Ruo Fan, tell me, is there really a demon in the middle that separates the two, or is that evil spirit tricking me?

Should I protect the rest of her soul from the demon in today's story, or should I not fall for the devil's machinations in that day's story?

Ruo Pham! Ruo Pham! After all, who is telling the truth?

- It's all three...

The sound that seemed to come from the other hell resounded, along with a dark, ghostly laugh.

- Oh, forgot... She said earlier, if you don't volunteer, outsiders can't proceed to remove a personality.

That's it, don't worry about what to do, it won't help anyway.

The demon glared at me, chuckling. My world goes round and round.

I don't understand. Really don't understand. Not just saying split half, why is there another personality?

- I'm not a personality. Nor is it part of the soul. Resentment in the depths of their consciousness has invited me to come.

A deep, melodious voice like an ancient theater song resounded.

Another voice.

Her face seemed to have removed the horror expression from earlier, gradually sinking into a mist, now constantly changing between countless facial expressions, sometimes like a faceless face that could not see the five senses clearly. Vanity, virtual, natural change.

The blood in my body seemed to have been released from a dam somewhere, in an instant it ran dry, and my tendons and muscles contracted violently.

After all, what the hell is going on?

I heard my trembling voice ask:

- Who are you?

- I am the Holy Spirit, also the Devil, the Good and the Evil, the darkness and the light, the life-saving straw and the deadly trap. I was born from the heart to destroy the heart, came from humanity to destroy humanity, Nostalgia.

- Human, don't be afraid. I come to you with a choice. Tell me, you will believe in my existence, protect the other half of my soul; Or will you doubt me, leaving her life and death?

In front of the penetrating eyes of "Victory", I was like a child with something to hide, pretending to be absentminded to buy time.

Time seemed to stretch forever, each ticking of the clock was like a knock on my heart. But I still have no answer.

- Human, can't you choose?

Suddenly, above my head came a question, then a long laugh. And almost at the same time, a gust of wind came and shook the doorframe, clattering, bringing with it a thousand voices. They sing in unison in a voice full of resentment that shocks people:

 - OH. OH. I am the cruel executioner who is controlled by the hearts of people, and the innocent one who is held in the hearts of people.
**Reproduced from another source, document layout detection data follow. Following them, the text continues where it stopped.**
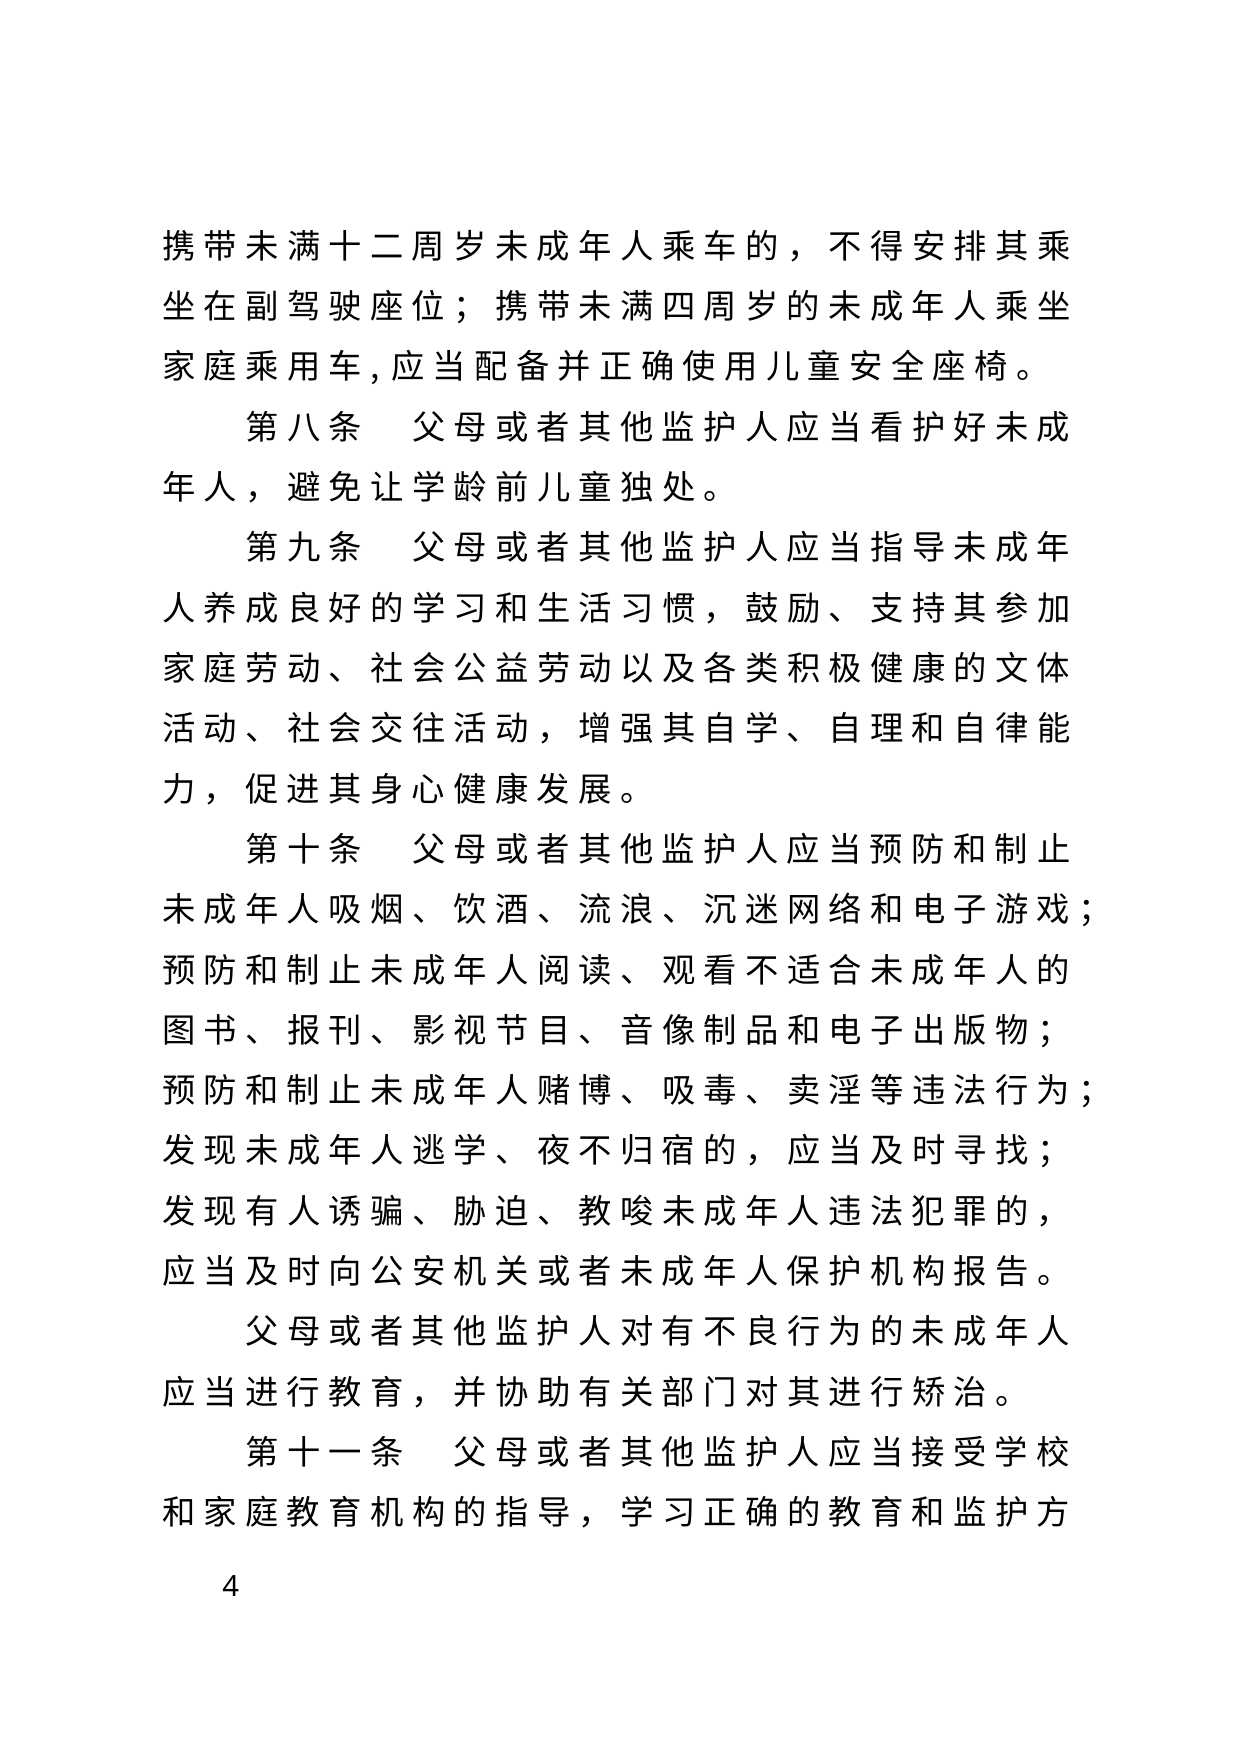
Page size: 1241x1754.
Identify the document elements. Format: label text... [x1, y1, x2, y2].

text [162, 213, 1078, 394]
text 第十条 父母或者其他监护人应当预防和制止未成年人吸烟、饮酒、流浪、沉迷网络和电子游戏；预防和制止未成年人阅读、观看不适合未成年人的图书、报刊、影视节目、音像制品和电子出版物；预防和制止未成年人赌博、吸毒、卖淫等违法行为；发现未成年人逃学、夜不归宿的，应当及时寻找；发现有人诱骗、胁迫、教唆未成年人违法犯罪的，应当及时向公安机关或者未成年人保护机构报告。 [162, 817, 1078, 1299]
text 第九条 父母或者其他监护人应当指导未成年人养成良好的学习和生活习惯，鼓励、支持其参加家庭劳动、社会公益劳动以及各类积极健康的文体活动、社会交往活动，增强其自学、自理和自律能力，促进其身心健康发展。 [162, 515, 1078, 817]
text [162, 1420, 1078, 1540]
text 第八条 父母或者其他监护人应当看护好未成年人，避免让学龄前儿童独处。 [162, 394, 1078, 515]
text 父母或者其他监护人对有不良行为的未成年人应当进行教育，并协助有关部门对其进行矫治。 [162, 1299, 1078, 1420]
I hate the endless bondage, trying to give humanity one after another the key to the heart, and if only one person will stop opening the prison door, I can return to sleep peacefully in the arms. the comfort of the Void.
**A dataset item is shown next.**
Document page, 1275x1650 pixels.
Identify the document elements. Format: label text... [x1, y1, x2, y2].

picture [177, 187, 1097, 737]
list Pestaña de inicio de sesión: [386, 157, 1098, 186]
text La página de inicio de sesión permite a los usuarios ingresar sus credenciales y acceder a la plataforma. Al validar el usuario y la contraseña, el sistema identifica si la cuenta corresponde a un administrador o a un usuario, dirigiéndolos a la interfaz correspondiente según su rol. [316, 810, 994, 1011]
- OH. OH. I dig a bed in the garden of the soul, sow the sweet seed of Hope, but always reap the dry fruit of Desire; Planting green branches of Trust, but having to pick withered flowers of Doubt.

- Giving you so many opportunities, only to receive so many disappointments in return.

- Human, you too. Instead of choosing to believe in the other half of the soul, choose to doubt our existence. Instead of choosing to hope that the other person is still here, choose to be blinded by the desires of prejudice and malice.”

Then the voices and the wind died as suddenly as it had begun. I slowly let go of the hand that was covering it, raised my head, to see him sitting in a chair, his expression gradually stopped shaking, and a face appeared. Something in my head fell apart. I seem to forget my new terror, rush to shake him:

- Hope! Hopeful Thoughts! Tell me, out of the two of them, which one is the resentment that called you here?

CHECK!

I woke up startled, discovered that in the empty room, the recording pen had fallen to the ground.

I picked it up, shivered, and opened it.

- Surely it's not her, it's not you, then it's the devil?

After this angry statement from me and the sound of her leaving the door, there was only a long silence.

Until the "Crack!" of the pen that fell to the ground earlier.

It turned out to be a midsummer dream, a midday dream.

Only thirty minutes.

Thirty minutes of silence seemed to contain eternal silence.